§ Document excerpt
Segment Open

Counting the number of venues is compicated because the data is noisy. Rather than attempting further cleanup we use an estimate below by eliminating venues that appear less than a minimum number of times.

In [None]:
venue_sizes = recsys_papers_df.groupby('clean_venue').size()
venue_years = recsys_papers_df.groupby('clean_venue')['year'].nunique()

min_venue_size = 3
min_venue_years = 2
use_venues = venue_sizes[(venue_sizes>min_venue_size) & (venue_years>min_venue_years)]

is_valid_venue = recsys_papers_df['clean_venue'].isin(use_venues.index)
is_valid_venue.sum()

### Version 1

In [None]:
fig, ax = plt.subplots(figsize=(12, 9))

Segment Closed

§ Requirement 1
In the records, copy out word for word every line from the one containing "Price clean" through the last line of the records, including both.

§ Supplied records
Segment Open

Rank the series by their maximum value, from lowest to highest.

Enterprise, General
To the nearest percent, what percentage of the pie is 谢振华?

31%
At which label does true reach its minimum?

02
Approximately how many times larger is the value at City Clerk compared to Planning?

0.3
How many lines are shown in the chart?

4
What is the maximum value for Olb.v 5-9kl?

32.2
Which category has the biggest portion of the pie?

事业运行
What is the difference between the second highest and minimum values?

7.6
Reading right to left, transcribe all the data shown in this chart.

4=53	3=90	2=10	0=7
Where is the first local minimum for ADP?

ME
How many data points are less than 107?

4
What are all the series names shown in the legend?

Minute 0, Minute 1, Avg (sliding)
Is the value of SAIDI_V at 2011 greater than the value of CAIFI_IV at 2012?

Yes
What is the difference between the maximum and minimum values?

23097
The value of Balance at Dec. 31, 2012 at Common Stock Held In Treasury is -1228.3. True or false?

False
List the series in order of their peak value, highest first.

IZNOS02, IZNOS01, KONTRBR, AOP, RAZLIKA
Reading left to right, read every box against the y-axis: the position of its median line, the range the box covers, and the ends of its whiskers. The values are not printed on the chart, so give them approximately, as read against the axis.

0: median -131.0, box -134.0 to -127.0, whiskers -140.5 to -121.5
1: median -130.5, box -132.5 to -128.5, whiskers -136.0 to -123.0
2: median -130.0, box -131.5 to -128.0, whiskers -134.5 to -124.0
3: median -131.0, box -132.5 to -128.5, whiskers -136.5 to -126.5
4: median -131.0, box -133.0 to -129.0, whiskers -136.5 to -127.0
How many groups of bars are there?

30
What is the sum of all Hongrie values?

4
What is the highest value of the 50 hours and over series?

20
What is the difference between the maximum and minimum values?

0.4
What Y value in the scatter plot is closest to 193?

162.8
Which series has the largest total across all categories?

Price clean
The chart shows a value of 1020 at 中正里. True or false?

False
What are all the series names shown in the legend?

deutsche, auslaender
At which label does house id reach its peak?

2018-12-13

Segment Closed

§ Requirement 2
According to the venue-counting excerpt, what estimate is used instead of trying further cleanup of the noisy data?

§ Exercise answer 1
Price clean
The chart shows a value of 1020 at 中正里. True or false?

False
What are all the series names shown in the legend?

deutsche, auslaender
At which label does house id reach its peak?

2018-12-13

§ Exercise answer 2
Venues that appear less than a minimum number of times are eliminated.